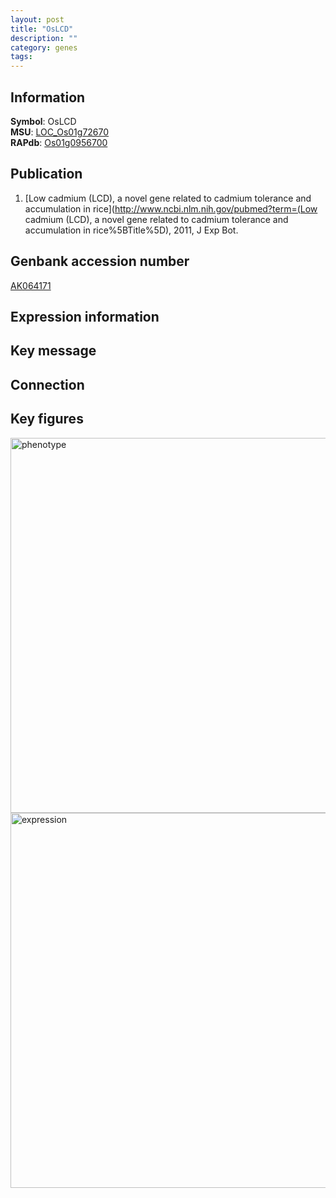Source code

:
 ```yaml
---
layout: post
title: "OsLCD"
description: ""
category: genes
tags: 
---
```


## Information
__Symbol__: OsLCD  
__MSU__: [LOC_Os01g72670](http://rice.plantbiology.msu.edu/cgi-bin/ORF_infopage.cgi?orf=LOC_Os01g72670)  
__RAPdb__: [Os01g0956700](http://rapdb.dna.affrc.go.jp/viewer/gbrowse_details/irgsp1?name=Os01g0956700)  

## Publication
1. [Low cadmium (LCD), a novel gene related to cadmium tolerance and accumulation in rice](http://www.ncbi.nlm.nih.gov/pubmed?term=(Low cadmium (LCD), a novel gene related to cadmium tolerance and accumulation in rice%5BTitle%5D), 2011, J Exp Bot.

## Genbank accession number
[AK064171](http://www.ncbi.nlm.nih.gov/nuccore/AK064171)

## Expression information

## Key message

## Connection

## Key figures
<img src="http://ricencode.github.io/images/OsLCD.pheno.png" alt="phenotype"  style="width: 600px;"/>

<img src="http://ricencode.github.io/images/OsLCD.exp.png" alt="expression"  style="width: 600px;"/>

Task >> Wherever a line in the data above contains the word "style", copy that line.

Solution for this problem >>
<img src="http://ricencode.github.io/images/OsLCD.pheno.png" alt="phenotype"  style="width: 600px;"/>
<img src="http://ricencode.github.io/images/OsLCD.exp.png" alt="expression"  style="width: 600px;"/>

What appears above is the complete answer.